The top app spills Tea—and user verification IDs

This analysis is in response to breaking news and it will be updated. Please contact pr@rstreet.org to speak with the author.

Tea—which allows women to anonymously review men they date—is the number one app in the App Store. Now, 404 Media has confirmed a massive breach of identity verification data belonging to women using the app. It appears the location in which this was stored was not secured whatsoever. This is a stark reminder that users don’t always understand the enormous risk that comes with verifying age and identity verification online.

Women can download the Tea app and search for men, find their background checks, user reviews, and can use other features the app suggests can help keep the women using it safe. The app advertises that women using the platform remain anonymous—a particularly important feature, as presumably some women who desire such deep research on potential romantic partners may have faced harm or abuse from partners in the past and want a higher level of certainty in future partners.

This makes the confirmed breach of “72,000 images (13,000 selfies and photo IDs, and 59,000 images from app posts and direct messages)” even more concerning. A post on 4chan originally exposed the existence of the breach, after which 404 Media investigated. The Tea app later confirmed the breach to the publication. 404 Media was also able to verify some details of the breach as originally described in the 4chan post—including that the Tea uses the same Firebase (app development platform) bucket that the 4chan user cited. But 404 Media reported that they did not load any images from that database.

The Tea app requires a photo selfie and photo ID in order to register.
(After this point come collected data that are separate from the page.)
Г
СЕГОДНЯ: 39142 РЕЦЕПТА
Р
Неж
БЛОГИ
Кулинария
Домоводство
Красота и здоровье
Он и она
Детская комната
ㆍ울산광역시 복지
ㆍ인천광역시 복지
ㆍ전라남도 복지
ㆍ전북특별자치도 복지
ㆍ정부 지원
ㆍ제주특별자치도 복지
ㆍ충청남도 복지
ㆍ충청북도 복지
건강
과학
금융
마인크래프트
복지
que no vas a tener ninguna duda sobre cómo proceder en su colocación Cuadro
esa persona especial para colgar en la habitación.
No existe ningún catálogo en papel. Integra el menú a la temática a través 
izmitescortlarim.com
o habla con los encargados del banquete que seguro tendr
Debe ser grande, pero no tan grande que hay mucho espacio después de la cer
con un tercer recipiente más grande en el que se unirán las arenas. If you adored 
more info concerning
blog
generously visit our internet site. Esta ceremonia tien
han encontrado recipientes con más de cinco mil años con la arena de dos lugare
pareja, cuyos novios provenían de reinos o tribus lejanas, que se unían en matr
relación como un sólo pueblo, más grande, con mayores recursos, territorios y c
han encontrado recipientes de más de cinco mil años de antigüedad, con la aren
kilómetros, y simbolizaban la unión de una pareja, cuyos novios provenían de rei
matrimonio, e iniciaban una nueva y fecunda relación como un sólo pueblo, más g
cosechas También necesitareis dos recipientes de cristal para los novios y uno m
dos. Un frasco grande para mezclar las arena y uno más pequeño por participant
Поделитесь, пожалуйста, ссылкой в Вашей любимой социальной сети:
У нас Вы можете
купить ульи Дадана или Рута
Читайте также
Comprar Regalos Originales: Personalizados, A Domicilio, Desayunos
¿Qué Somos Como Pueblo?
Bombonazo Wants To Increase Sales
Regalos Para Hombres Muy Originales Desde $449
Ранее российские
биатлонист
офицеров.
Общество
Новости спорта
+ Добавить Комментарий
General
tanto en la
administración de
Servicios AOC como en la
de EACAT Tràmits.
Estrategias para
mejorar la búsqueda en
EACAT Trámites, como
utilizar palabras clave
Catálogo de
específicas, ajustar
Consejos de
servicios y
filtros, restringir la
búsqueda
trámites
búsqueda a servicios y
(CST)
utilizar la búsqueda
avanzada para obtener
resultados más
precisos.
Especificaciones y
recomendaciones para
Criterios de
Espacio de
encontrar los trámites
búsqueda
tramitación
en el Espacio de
The app’s privacy policy explains that user selfies for verification are “securely processed and stored only temporarily and will be deleted immediately following the completion of the verification process.” It is entirely possible that the 13,000 breached images were from newer users who were not yet verified, but unclear if that is the case.

The company told 404 Media that “[t]his data was originally stored in compliance with law enforcement requirements related to cyber-bullying prevention,” and that they are working to investigate and remedy the situation. However, if the original post about the breach is correct, it would appear that the images were stored without any level of security. As the now-deleted original 4chan post stated, “[y]es, if you sent Tea App your face and drivers license, they doxxed you publicly! No authentication, no nothing. It’s a public bucket.”

This incident ought to serve as another stark reminder that efforts to mandate age and identity verification online can pose significant risks to user privacy, regardless of the claims that providers like Tea make about how your data is handled. Last year, the age verifier for many top tech companies was breached in a similar way. These breaches are not flukes, they are an inevitability. The fact that it has happened to what is currently the top app in the App Store serves as a warning to users, developers, and legislators.

Security is dependent in no small part on norms. Understanding how to spot a phishing email, not to share one’s two-factor authentication code, or how to recognize a scam call are all examples of norms that bolster security. Yet when people are increasingly encouraged to share their most sensitive information—photo IDs, Social Security numbers, face scans—across websites and apps, they will begin to feel comfortable doing so. Offering up sensitive data could become a reflexive act like agreeing to terms of service documents. However, people cannot be sure how this data will be stored and used. In this case, Tea could not have been adhering to its privacy policy regarding its data storage, which before now might have assuaged fears of people concerned how their information might be stored or used. Some companies may store and use sensitive data in safer ways, but users do not have the ability to vet this. Even companies using better security practices can face hacks.

Age and identity verification come with inevitable security risks. This is just the latest example of shoddy security practices that will lead to people facing increased identity theft and fraud. Laws that mandate IDs and face scans are uploaded to more sites will cause more of this.